20 Years - The Convention on the Rights of the Child

Kerry Kennedy

Children and Advocates: The future is us
It’s so painful to know
That my brother is working barefooted
At the cattle post for no pay.
As for my sister,
The thought of it floods my eyes with water.
Those who are heartless take advantage of her
Because of her family background
Enslaving her for nothing.

Yet the Future is us.

This simple and heartfelt poem was written by a boy in Botswana as he reflected on the scourge of child labour. Unfortunately, his story and the fate of his family members are neither unique nor rare. Time and time again, as I have travelled throughout the world, I have met young people like this boy and seen first-hand the ways they and their families struggle against injustice, poverty and the world’s apathy to their plight.

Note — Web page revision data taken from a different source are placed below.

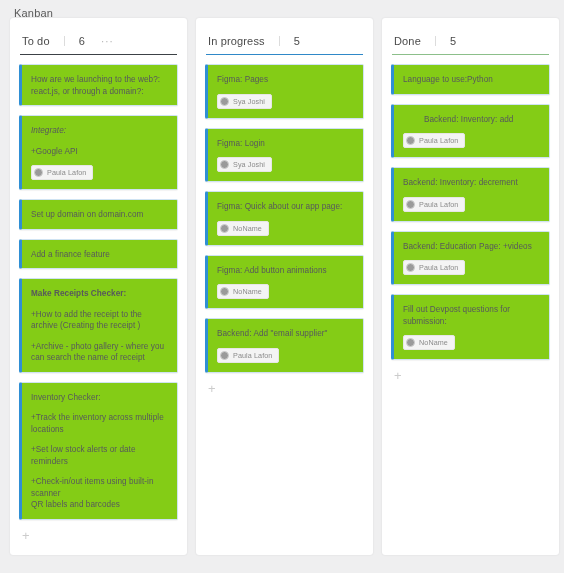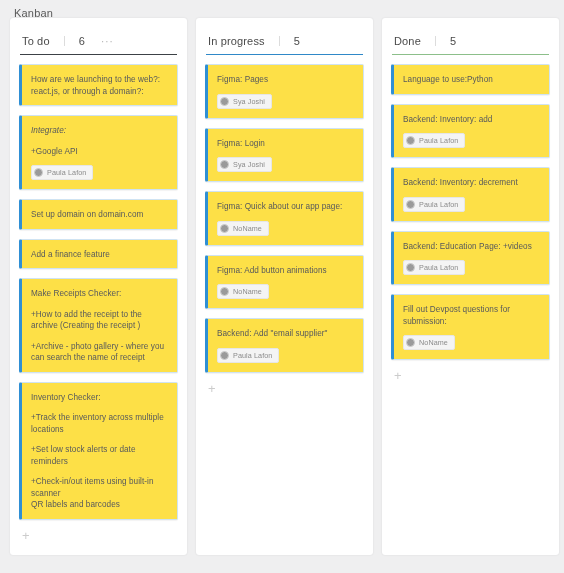--- a/index.html
+++ b/index.html
@@ -92,21 +92,21 @@
 
   .cards {
     padding: 9px 9px 0 9px;
     display: flex;
     flex-direction: column;
     gap: 9px;
   }
 
   
   .card {
-    background: #fde047;
+    background: #84cc16;
     border: 1px solid #cfe3f2;
     border-left: 3px solid #2f8fd4;
     border-radius: 2px;
     padding: 9px 9px 8px 9px;
     box-shadow: 0 1px 1px rgba(0,0,0,0.05);
     cursor: pointer;
   }
 
   .card-line {
     font-size: 8.2px;
@@ -176,21 +176,21 @@
               <span class="avatar"></span>
               <span class="assignee-name">Paula Lafon</span>
             </div></div>
           <div class="card">
             <div class="card-line" style="white-space: pre-line;">Set up domain on domain.com</div>
           </div>
           <div class="card">
             <div class="card-line" style="white-space: pre-line;">Add a finance feature</div>
           </div>
           <div class="card">
-            <div class="card-line" style="white-space: pre-line;">Make Receipts Checker:</div>
+            <div class="card-line" style="white-space: pre-line; font-weight: bold;">Make Receipts Checker:</div>
             <div class="card-line" style="white-space: pre-line;">+How to add the receipt to the archive (Creating the receipt )</div>
             <div class="card-line" style="white-space: pre-line;">+Archive - photo gallery - where you can search the name of receipt</div>
           </div>
           <div class="card">
             <div class="card-line" style="white-space: pre-line;">Inventory Checker:</div>
             <div class="card-line" style="white-space: pre-line;">+Track the inventory across multiple locations</div>
             <div class="card-line" style="white-space: pre-line;">+Set low stock alerts or date reminders</div>
             <div class="card-line" style="white-space: pre-line;">+Check-in/out items using built-in scanner
 QR labels and barcodes</div>
           </div>
@@ -232,21 +232,21 @@
         <div class="col-header">
           <span class="col-title">Done</span>
           <span class="col-sep"></span>
           <span class="col-count">5</span>
         </div>
         <div class="col-rule rule-green"></div>
         <div class="cards">
           <div class="card">
             <div class="card-line" style="white-space: pre-line;">Language to use:Python</div>
           </div>
-          <div class="card"><div class="card-line" style="white-space: pre-line;">Backend: Inventory: add</div><div class="assignee">
+          <div class="card"><div class="card-line" style="white-space: pre-line; margin-left: 21px;">Backend: Inventory: add</div><div class="assignee">
               <span class="avatar"></span>
               <span class="assignee-name">Paula Lafon</span>
             </div></div>
           <div class="card"><div class="card-line" style="white-space: pre-line;">Backend: Inventory: decrement</div><div class="assignee">
               <span class="avatar"></span>
               <span class="assignee-name">Paula Lafon</span>
             </div></div>
           <div class="card"><div class="card-line" style="white-space: pre-line;">Backend: Education Page: +videos</div><div class="assignee">
               <span class="avatar"></span>
               <span class="assignee-name">Paula Lafon</span>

At an early age I was introduced to the same ideas and principles that drove the creation of the Convention on the Rights of the Child and its mission to ensure that all children, everywhere, are able to realize their rights. Despite growing up surrounded by people in elective office, early in my career I was drawn to finding and using other medium to agitate for change and justice. In the early 1980s, I began visiting communities that faced human rights and development challenges. A couple of years before the Convention was signed, I founded the Robert F. Kennedy Center for Justice and Human Rights as a forum for working towards the realization of the rights identified in the United Nations Declaration of Human Rights. Working to promote and protect the rights included in the Convention was a natural outgrowth of the Center’s work. Through the Center – and, later, through my work with the RFK Speak Truth to Power project, highlighting the lives and struggles of a courageous group of men and women from around the world – I have found that the work of an advocate is just as important, and often more powerful, than the work of large institutions or governments.

Diverse stakeholders from around the globe share the goal of creating a world in which children are nurtured, loved and prepared to use all the gifts with which they have been endowed to live full lives. But this goal will never be achieved as long as children are enslaved or their parents languish without needed jobs and fair wages, as long as mandatory education remains a dream deferred, as long as millions of girls are denied an education and instead forced to work as domestic servants – and as long as those with the power to effect change avert their gaze.

Setting the wheels in motion
In an effort to address the real needs that remain in implementing the Convention and other international agreements on human rights and development, on 25 September 2008 the United Nations Secretary-General and the President of the General Assembly convened a high-level meeting of world leaders to renew commitments to achieving the Millennium Development Goals (MDGs) by 2015. This meeting identified concrete plans and practical steps for action, and concluded that the MDGs are still attainable, if the wealthiest nations untie their purse strings. They need only spend 70 cents in official development assistance for every US$100 in national income to alleviate poverty for 1 billion people. Likewise, the MDGs are attainable if developing countries follow the lead of Bangladesh and Brazil and refuse to wait for the wealthiest nations to act and instead take decisive action today to alleviate poverty.

Now is the time to invest in schools for children and jobs for parents. It is a crime to force children into bonded labour, and those who do so should be prosecuted and punished. It is also a waste. Countries around the world are beginning to realize that their futures depend on the investments they make in the next generation. Leaders are beginning to ask communities what would happen if they sent their children to school instead of crippling their hands at a weaving loom or sapping their spirits in a brothel. They are beginning to wonder who among these exploited children might, with a decent education, cure a disease, stop a war or free a people. At the same time, children themselves are beginning to understand that they must be agents of change in their own destinies and, through education, are embracing the responsibility of being party to the realization of their rights.

A few years ago I joined Kailash Setyarthi – and many emancipated former child slaves – in India for the Global March on Child Labour. The march started at the site of Gandhi's cremation. There, etched in stone, was a quote from the Mahatma that read: "Consider how your next action will impact the poorest person you have ever met. And if your next step helps relieve that person's suffering, you will walk pure and straight and true."

All who work to abolish the scourge of child labour, which affects around 158 million children aged 5 to 14, walk straight and true. All who work to emancipate the nearly 100 million child labourers in India walk straight and true. All who work to make universal education a reality – so that the roughly 100 million children aged 6 to 11 who are now out of school – over half of whom are girls – receive a decent education – walk straight and true. All who work to free the 1.8 million children around the world abused through prostitution or pornography and the 1.2 million exploited through trafficking – the vast majority of whom are girls – walk straight and true. To all who work to stop the devastating impact of war on children, – which over the last decade has killed more than 2 million children, disabled 6 million children, left 20 million children homeless and created 1 million orphans – walk straight and true.

The future is us.

Kerry Kennedy is the mother of three daughters, Cara, Mariah and Michaela. She is the best-selling author of Being Catholic Now: Prominent Americans Talk about Change in the Church and the Quest for Meaning. Her life has been devoted to the vindication of equal justice, the promotion and protection of basic rights and the preservation of the rule of law. She established the Robert F. Kennedy Memorial Center for Justice and Human Rights in 1987 and has worked on diverse human rights issues. Ms. Kennedy has led over 40 human rights delegations across the globe.